Moment map and Hamiltonian

Question

Take the manifold $M$ to be $M=\mathbb{R}^6=\mathbb{R}^3\times\mathbb{R}^3$ (hence $x\in M$ is given by $x=(p,q)$ with $p$ and $q$ three dimensional vectors) and take the possion bracket on $M$ given by $$\{f,g\}=\sum_{i=1}^3{(\frac{\partial f}{\partial p_i}\frac{\partial g}{\partial q_i}-\frac{\partial f}{\partial q_i}\frac{\partial g}{\partial p_i})}$$ Assume $G=\mathbb{R}^6$ acts on M by $(p',q')\cdot(p,q)=(p+p',q+q')$. The question is to show that this action is Hamiltonian with momentum map $J(p,q)=(q,-p)$. By definition we have to show that $\delta_T(f)=\{J_T,f\}$ for each $T\in\mathfrak{g}$ (the Lie algebra of $G$ (which is in this case $\mathbb{R}^6$)) and each $f\in C^{\infty}(M)$. Here $J$ is the momentum map $J:M\rightarrow\mathfrak{g}^*$ and $J_T(x)=J(x)(T)$. But how to show that claim?

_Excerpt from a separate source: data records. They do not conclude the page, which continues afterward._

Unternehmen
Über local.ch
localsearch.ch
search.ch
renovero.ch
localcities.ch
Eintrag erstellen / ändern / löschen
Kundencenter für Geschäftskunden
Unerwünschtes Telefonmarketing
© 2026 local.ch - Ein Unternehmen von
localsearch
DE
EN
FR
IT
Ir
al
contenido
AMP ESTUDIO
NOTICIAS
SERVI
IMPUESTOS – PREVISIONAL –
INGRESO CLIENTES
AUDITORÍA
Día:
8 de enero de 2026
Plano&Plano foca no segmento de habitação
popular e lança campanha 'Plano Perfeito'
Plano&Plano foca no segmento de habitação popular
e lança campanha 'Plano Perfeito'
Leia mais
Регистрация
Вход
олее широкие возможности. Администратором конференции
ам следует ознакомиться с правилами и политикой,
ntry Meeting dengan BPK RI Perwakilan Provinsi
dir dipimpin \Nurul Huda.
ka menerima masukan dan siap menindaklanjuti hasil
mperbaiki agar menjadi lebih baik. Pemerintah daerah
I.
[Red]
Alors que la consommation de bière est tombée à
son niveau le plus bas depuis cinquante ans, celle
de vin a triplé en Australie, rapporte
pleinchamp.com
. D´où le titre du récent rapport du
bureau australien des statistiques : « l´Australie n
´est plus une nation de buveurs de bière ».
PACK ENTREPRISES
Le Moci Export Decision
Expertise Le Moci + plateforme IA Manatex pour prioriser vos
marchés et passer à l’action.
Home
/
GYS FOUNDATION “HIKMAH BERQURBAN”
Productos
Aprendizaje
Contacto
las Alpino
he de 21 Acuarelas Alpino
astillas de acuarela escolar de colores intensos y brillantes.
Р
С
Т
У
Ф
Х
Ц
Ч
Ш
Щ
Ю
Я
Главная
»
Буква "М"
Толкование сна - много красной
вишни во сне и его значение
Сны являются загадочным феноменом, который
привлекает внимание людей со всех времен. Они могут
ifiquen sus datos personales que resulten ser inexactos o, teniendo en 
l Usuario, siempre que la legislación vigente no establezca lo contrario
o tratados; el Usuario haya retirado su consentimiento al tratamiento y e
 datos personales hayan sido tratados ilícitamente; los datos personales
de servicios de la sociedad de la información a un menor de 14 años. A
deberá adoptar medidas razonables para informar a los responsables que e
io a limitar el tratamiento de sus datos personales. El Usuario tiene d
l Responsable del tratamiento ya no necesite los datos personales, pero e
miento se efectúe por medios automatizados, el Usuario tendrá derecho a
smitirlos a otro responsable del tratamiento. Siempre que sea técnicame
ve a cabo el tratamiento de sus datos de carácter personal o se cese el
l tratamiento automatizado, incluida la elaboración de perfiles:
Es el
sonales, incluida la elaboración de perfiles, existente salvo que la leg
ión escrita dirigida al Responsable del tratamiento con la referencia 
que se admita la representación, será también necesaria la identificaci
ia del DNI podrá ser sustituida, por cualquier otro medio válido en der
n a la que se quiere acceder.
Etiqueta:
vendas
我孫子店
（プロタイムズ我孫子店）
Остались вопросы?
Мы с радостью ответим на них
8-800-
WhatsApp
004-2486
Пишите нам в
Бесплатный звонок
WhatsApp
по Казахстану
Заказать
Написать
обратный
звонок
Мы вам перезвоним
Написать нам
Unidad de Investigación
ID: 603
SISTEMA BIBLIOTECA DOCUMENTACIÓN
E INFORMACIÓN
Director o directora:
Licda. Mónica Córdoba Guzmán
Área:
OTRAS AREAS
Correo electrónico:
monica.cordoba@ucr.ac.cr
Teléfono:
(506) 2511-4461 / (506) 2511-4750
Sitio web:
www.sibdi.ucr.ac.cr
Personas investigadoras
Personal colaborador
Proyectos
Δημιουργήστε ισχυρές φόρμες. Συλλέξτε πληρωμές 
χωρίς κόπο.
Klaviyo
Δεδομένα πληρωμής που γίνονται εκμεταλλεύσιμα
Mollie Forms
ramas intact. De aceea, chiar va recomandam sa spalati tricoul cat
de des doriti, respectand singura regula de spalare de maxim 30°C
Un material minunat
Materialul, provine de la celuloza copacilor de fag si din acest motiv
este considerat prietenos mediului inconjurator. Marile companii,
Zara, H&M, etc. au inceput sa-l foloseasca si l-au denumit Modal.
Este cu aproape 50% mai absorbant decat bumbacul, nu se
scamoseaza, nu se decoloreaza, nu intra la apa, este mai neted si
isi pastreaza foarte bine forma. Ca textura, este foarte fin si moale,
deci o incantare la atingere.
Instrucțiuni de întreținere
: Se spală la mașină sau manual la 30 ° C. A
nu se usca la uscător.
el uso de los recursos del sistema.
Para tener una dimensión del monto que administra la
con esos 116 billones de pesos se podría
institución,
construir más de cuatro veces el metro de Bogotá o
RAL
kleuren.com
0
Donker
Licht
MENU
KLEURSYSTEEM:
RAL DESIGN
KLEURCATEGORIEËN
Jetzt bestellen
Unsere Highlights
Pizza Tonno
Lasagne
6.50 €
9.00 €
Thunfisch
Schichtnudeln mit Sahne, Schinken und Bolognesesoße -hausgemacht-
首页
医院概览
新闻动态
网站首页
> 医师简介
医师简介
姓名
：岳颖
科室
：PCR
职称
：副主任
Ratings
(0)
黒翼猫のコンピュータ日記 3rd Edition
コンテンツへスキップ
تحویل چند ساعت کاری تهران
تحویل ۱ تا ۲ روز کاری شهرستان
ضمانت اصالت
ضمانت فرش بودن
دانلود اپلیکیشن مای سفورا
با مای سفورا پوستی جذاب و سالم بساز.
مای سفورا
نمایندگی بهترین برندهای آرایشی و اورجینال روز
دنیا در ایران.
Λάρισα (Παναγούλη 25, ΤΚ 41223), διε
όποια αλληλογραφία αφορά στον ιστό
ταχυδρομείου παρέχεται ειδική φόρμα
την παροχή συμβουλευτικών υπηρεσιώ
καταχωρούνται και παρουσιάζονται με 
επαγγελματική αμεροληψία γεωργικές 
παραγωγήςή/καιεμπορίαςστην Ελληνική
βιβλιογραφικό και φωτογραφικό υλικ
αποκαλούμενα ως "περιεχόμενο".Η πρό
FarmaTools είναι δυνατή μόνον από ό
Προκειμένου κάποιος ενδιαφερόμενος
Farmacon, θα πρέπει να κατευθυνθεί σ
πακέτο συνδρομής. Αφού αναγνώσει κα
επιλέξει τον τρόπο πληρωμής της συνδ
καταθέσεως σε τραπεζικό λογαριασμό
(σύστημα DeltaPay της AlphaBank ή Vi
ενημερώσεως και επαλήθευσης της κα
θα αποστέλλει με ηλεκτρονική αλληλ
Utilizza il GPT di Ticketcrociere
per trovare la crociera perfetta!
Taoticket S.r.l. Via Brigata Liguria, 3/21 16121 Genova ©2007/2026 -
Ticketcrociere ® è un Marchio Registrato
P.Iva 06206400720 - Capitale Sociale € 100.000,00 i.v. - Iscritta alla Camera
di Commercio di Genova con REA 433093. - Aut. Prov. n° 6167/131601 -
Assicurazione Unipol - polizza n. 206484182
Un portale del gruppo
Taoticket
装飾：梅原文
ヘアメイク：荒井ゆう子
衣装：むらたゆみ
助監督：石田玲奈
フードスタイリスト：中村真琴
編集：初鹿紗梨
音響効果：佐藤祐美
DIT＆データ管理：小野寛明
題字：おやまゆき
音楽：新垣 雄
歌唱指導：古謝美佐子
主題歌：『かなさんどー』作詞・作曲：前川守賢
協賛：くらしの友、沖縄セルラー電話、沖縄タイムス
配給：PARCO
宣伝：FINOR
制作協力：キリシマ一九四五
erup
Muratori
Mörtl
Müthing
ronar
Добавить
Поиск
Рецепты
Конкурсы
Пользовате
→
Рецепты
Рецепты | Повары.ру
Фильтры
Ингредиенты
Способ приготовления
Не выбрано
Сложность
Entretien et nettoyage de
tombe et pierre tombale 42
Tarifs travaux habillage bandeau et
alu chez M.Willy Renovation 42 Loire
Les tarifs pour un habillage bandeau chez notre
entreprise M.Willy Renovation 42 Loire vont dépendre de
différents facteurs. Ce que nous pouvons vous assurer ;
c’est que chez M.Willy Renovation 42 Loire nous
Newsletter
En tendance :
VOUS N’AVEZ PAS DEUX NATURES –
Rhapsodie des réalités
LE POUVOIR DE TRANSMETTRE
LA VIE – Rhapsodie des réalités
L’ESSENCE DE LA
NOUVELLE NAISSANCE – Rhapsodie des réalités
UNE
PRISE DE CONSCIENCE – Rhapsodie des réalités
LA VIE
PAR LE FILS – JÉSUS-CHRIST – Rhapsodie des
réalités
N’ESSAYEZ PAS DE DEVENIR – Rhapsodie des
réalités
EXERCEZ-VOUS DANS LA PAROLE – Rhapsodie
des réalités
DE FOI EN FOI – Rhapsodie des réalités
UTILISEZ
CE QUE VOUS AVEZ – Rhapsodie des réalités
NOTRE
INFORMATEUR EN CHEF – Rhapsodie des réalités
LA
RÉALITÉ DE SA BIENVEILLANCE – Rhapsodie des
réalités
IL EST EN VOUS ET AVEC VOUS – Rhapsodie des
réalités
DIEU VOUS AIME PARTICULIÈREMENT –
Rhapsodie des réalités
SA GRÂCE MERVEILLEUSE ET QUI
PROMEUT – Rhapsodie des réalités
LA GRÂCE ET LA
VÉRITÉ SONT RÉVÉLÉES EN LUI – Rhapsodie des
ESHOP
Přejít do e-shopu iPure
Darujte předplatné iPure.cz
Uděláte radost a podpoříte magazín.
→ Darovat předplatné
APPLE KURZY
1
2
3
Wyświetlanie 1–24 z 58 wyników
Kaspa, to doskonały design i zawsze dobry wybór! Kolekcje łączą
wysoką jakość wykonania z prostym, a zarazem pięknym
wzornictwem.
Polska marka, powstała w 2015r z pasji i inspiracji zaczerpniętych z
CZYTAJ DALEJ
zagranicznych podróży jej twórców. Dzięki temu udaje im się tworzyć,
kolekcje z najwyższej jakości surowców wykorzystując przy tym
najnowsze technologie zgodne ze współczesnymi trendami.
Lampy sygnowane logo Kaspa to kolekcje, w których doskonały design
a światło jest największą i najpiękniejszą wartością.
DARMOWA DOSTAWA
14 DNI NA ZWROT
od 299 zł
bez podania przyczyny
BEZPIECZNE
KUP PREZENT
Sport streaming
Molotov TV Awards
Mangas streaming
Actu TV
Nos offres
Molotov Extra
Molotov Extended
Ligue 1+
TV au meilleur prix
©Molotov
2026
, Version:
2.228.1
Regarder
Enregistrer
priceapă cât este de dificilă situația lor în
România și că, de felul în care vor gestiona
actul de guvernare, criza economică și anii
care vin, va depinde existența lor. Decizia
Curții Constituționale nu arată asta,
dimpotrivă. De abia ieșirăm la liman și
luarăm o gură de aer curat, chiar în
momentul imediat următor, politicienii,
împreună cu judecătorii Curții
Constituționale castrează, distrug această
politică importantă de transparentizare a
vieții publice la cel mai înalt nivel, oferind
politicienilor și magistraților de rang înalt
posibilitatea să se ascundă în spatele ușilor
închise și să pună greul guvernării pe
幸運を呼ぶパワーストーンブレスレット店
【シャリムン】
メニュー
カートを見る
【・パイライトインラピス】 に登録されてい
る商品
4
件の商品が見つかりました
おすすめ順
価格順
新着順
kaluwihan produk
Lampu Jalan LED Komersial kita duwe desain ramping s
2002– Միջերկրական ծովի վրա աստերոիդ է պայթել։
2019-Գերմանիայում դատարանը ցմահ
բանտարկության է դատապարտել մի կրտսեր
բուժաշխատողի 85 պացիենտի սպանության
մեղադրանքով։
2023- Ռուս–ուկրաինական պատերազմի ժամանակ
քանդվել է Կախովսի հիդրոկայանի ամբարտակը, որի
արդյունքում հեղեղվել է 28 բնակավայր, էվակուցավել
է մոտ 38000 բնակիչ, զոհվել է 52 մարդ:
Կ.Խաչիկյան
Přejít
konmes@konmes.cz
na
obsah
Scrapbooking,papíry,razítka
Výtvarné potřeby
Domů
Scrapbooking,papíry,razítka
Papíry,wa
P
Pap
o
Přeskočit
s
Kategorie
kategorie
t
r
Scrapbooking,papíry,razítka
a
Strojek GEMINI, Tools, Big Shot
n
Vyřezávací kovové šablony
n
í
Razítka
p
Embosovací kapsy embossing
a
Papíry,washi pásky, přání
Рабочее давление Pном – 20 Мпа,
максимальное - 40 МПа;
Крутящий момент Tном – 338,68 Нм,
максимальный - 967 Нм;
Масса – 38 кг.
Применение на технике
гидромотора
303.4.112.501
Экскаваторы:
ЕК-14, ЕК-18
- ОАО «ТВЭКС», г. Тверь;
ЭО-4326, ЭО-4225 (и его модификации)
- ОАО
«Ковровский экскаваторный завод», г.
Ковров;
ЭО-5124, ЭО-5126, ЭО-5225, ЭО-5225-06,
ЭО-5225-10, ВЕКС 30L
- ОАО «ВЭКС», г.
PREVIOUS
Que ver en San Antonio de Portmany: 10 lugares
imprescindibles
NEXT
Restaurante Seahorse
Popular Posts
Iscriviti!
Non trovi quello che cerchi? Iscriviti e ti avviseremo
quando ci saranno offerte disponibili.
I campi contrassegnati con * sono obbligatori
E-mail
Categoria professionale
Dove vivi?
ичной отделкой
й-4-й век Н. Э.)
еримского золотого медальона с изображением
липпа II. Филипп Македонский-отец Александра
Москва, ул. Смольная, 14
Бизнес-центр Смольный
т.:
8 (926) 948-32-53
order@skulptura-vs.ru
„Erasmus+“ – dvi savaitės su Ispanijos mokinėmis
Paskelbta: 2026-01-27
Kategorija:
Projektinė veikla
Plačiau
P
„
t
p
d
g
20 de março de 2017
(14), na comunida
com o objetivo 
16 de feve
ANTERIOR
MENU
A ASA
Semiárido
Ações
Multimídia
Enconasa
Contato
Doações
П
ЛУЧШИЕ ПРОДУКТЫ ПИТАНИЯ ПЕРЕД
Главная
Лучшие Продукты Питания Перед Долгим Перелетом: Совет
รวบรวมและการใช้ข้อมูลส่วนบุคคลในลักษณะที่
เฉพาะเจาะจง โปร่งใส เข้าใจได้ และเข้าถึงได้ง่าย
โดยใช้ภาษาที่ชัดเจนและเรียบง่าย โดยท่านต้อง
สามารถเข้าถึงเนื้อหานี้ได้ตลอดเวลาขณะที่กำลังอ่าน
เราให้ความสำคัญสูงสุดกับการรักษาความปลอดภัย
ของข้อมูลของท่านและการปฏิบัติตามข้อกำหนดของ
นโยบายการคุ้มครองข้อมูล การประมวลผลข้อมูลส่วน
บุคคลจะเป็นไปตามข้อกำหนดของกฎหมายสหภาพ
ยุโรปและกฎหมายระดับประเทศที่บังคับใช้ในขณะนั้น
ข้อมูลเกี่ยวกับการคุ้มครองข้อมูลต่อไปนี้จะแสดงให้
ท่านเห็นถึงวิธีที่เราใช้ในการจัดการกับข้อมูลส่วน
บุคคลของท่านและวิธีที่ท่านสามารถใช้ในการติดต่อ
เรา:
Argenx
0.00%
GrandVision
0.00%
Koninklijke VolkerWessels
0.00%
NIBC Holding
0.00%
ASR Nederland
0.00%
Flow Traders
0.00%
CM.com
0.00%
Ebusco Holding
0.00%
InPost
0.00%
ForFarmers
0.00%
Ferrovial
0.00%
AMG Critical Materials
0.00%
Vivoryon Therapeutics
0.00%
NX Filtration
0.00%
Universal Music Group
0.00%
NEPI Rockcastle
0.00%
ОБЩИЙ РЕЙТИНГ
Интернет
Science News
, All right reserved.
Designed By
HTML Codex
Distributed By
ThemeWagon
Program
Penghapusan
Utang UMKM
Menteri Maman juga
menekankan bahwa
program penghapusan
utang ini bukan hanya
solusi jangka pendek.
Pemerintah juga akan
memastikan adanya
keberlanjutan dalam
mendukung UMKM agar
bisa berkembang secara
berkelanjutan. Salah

Can someone help me with this problem? Thanks a lot.

Answer 1

@Arnetta, The action by translation is symplectic, thus hamiltonian ; since $\mathbb{R}^6$ is contractible. The fundamental vector fields associated to the basis $\{e_1,...,e_6\}$ of $\mathrm{Lie}(\mathbb{R}^6,+)$ are : $\partial_{x_i}$ $(i=1,...,6)$. Since the symplectic form is $\omega=\sum_{i=1}^3dx_i\wedge dx_{i+3}$, then, for $i=1,2,3$, $$i_{\partial_{x_i}}\omega=dx_{i+3}\quad\text{and}\quad i_{\partial_{x_{i+3}}}\omega=-dx_i$$ The moment map is of the form $J(p,q)=(q+u,-p+v)$, for any constant vectors $u,v\in\mathbb{R}^3$. But you can check, these maps are not equivariant!